Document passage:
+++++
Performance is a notoriously hard thing to measure, since different usage patterns and different hardware can yield very different results. I have been iterating on a script in this repository to help measure performance: performance_check.go, so this may be a good starting point if you want to measure performance in your own setup. The numbers included below are only a guideline.

Here are some baseline performance numbers on my M3 Macbook Air, with a vanilla, unoptimized PostgreSQL. I set up PostgreSQL with:

brew install postgresql@17
brew services start postgresql@17

The script can be configured with different numbers of workers and accounts. Each worker runs a loop where it picks 2 accounts at random and creates a transfer between them. To simulate a scenario where there isn't much account contention, we can ensure there are many more accounts than workers. That way, concurrent workers rarely try to transfer between the same accounts. For example:

> go run performance_check.go --accounts=50 --workers=20 --duration=30s

Completed transfers: 319105
Elapsed time in seconds: 30.0
Database size before: 1795 MB
Database size after:  2021 MB
Database size growth in bytes: 237223936
Transfers/second: 10636.8
Milliseconds/transfer: 1.9
Bytes/transfer: 743

We can also simulate more account contention, where workers may need to wait on other workers currently using the same accounts:

> go run performance_check.go --accounts=10 --workers=20 --duration=30s

Completed transfers: 226767
Elapsed time in seconds: 30.0
Database size before: 2021 MB
Database size after:  2182 MB
Database size growth in bytes: 168566784
Transfers/second: 7558.9
Milliseconds/transfer: 2.6
Bytes/transfer: 743

TODO

• Add effective date to transfers (for when the transfer is recorded now, but it's related to something from the past)
+++++
Information given:
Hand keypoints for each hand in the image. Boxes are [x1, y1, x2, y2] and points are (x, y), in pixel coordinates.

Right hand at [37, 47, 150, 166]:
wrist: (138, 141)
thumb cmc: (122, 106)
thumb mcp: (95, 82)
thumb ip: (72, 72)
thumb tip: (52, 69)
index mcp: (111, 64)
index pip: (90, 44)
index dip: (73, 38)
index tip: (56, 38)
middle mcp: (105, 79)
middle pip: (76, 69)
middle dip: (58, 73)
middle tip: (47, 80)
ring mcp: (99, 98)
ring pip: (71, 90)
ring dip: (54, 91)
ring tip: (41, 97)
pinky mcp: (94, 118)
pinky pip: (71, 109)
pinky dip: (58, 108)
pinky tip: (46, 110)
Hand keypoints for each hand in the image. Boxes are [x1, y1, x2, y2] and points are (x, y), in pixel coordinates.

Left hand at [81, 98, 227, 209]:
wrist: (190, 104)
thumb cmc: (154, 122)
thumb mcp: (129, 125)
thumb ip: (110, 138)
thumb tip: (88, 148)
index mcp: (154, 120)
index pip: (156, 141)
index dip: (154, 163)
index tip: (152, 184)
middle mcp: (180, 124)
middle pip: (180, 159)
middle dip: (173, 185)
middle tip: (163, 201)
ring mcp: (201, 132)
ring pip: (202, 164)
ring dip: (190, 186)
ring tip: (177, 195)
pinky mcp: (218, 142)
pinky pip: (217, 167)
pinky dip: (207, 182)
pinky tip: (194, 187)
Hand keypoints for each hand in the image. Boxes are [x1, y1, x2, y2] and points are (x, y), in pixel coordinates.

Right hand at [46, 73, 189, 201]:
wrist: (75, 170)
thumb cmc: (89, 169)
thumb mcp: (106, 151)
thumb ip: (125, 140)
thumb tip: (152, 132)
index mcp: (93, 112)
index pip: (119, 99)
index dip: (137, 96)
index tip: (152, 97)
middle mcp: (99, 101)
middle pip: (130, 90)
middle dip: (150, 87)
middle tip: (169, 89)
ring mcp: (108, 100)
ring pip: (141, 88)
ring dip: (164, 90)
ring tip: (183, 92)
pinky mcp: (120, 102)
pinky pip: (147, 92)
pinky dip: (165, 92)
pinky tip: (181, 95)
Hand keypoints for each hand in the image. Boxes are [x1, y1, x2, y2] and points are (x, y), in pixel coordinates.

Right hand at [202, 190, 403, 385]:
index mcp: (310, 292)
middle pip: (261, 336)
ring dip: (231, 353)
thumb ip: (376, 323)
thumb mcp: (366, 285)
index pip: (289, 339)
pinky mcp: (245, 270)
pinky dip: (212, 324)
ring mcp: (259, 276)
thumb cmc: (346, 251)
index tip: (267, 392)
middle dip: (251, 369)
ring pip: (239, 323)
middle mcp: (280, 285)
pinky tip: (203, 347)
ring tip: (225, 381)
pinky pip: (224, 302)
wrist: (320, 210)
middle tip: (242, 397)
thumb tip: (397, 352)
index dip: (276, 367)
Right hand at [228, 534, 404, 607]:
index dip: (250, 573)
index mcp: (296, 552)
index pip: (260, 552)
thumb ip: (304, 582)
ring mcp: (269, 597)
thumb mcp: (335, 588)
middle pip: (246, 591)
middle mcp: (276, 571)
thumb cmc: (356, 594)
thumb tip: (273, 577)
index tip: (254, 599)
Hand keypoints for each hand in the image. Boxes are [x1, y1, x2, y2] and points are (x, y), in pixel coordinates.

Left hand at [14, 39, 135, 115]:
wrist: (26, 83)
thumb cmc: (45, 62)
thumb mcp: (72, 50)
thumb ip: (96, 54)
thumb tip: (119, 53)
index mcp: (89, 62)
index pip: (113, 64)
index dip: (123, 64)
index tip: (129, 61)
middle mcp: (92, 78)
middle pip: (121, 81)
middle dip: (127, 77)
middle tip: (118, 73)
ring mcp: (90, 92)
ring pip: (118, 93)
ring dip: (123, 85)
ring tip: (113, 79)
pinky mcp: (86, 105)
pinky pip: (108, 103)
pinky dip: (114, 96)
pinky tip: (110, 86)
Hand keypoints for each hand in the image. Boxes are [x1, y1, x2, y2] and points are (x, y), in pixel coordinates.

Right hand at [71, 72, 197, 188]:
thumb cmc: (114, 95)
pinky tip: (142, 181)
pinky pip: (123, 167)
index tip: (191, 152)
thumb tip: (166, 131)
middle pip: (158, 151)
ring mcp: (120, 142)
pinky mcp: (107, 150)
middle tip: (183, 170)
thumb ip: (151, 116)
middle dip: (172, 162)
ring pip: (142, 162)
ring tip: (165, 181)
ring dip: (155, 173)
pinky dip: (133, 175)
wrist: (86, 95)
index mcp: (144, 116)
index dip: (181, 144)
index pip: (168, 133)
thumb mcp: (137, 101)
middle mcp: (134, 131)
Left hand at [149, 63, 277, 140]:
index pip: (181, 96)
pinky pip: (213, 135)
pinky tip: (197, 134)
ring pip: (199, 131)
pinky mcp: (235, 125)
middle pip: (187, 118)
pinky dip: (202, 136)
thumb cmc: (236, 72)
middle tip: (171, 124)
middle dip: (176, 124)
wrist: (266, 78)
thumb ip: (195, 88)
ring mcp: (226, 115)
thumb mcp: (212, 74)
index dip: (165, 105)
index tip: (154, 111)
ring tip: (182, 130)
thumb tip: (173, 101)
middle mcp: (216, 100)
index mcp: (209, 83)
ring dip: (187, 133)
+++++
Exercise aim:
Please answer these questions using the performance notes:
(a) On what machine were the baseline numbers measured?
(b) What does each worker do on every pass through its loop?
(c) How many transfers per second did the run with 10 accounts reach?
The items are separate from the performance notes and play no part in the work on them.

Result for this task:
(a) An M3 Macbook Air.
(b) It picks 2 accounts at random and creates a transfer between them.
(c) 7558.9.